AstronomyCast, Episode 757, CubeSats. Welcome to AstronomyCast, our weekly facts-based journey through the Cosmos, where we help you understand not only what we know, but how we know what we know. I’m Fraser Cain, I’m the Publisher of Universe Today.

With me as always is Dr. Pamela Gay, a Senior Scientist for the Planetary Science Institute and the Director of Cosmos Quest. Hey Pamela, how are you doing?

[Dr. Pamela Gay]

I am doing well, and I want to thank all of you out there who reached out to see if I was okay after all of the tornadoes that went through the St. Louis area.

[Fraser Cain]

Yeah, it was buzzing on my news, I’m like, Pamela, are you alright?

[Dr. Pamela Gay]

Yeah, and a whole bunch of you that I’ve never had the pleasure of meeting before reached out to check on me, and everything in my town is completely okay. There was a radar-confirmed tornado that went over where I live, but didn’t touch down. So, our power wasn’t so good, but everything else was fine, and this is just another one of the signs of spring, along with I still have poison ivy, so tornadoes, poison ivy, and we had the first murdered groundhog of the season.

This is the part of spring I do not like.

[Fraser Cain]

Yeah, people always send me the RUOKs for the earthquakes that happen in my area, but the problem is, mine don’t come with seasons, so I can’t go, oh, summer’s here, it’s earthquake time. No, they just happen randomly, but yeah, I’m really glad you guys are safe, and I’m sorry about your groundhog, and I’m sorry about your poison ivy, that stuff sucks.

[Dr. Pamela Gay]

Yeah, yeah, hopefully we will be past this time of year when there are dumb baby groundhogs everywhere, and we now know, it was the very first day that they came out of the burrow, and now I know, they’re here, and the dogs cannot go out without oversight.

[Fraser Cain]

Right, yeah. Computers are getting smaller, faster, and more capable, which has enabled an entirely new class of satellites, CubeSats, a mission small enough that you could hold it in your hands and yet powerful enough to even travel to other planets and send messages home, and we will talk about it in a second, but it’s time for a break. And we’re back.
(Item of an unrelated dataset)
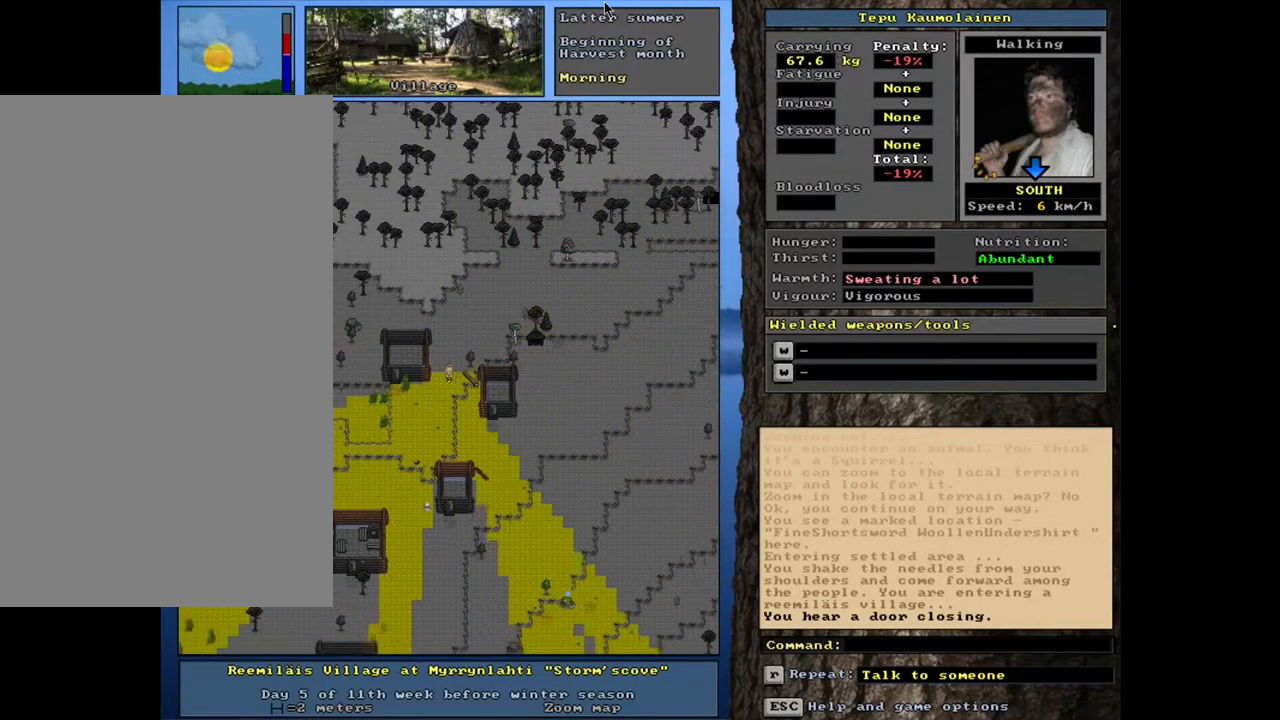
{"keys": ["ctrl_l"], "mouse": [], "events": []}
Alright, CubeSats. Now, I mean, this is a unfolding story that has been happening for a couple of decades at this point, but it’s still pretty amazing how many people are building CubeSats, what they’re capable of, how small they are, how inexpensive they are, and just what they’re capable of accomplishing. So where do you want to start in our conversation about CubeSats?

[Dr. Pamela Gay]

I think the best thing to do is to point out that the smartwatches so many of us have are like as powerful as the Apple computer I had when I was a little child. And when you go from something that was like arm-sized to something that is watch-sized in that number of decades, it allows the satellite technology to also advance. And so the definition of a CubeSat is something that is made out of units of cubes that are 10 centimeters by 10 centimeters, which is like an oversized Rubik’s cube in size.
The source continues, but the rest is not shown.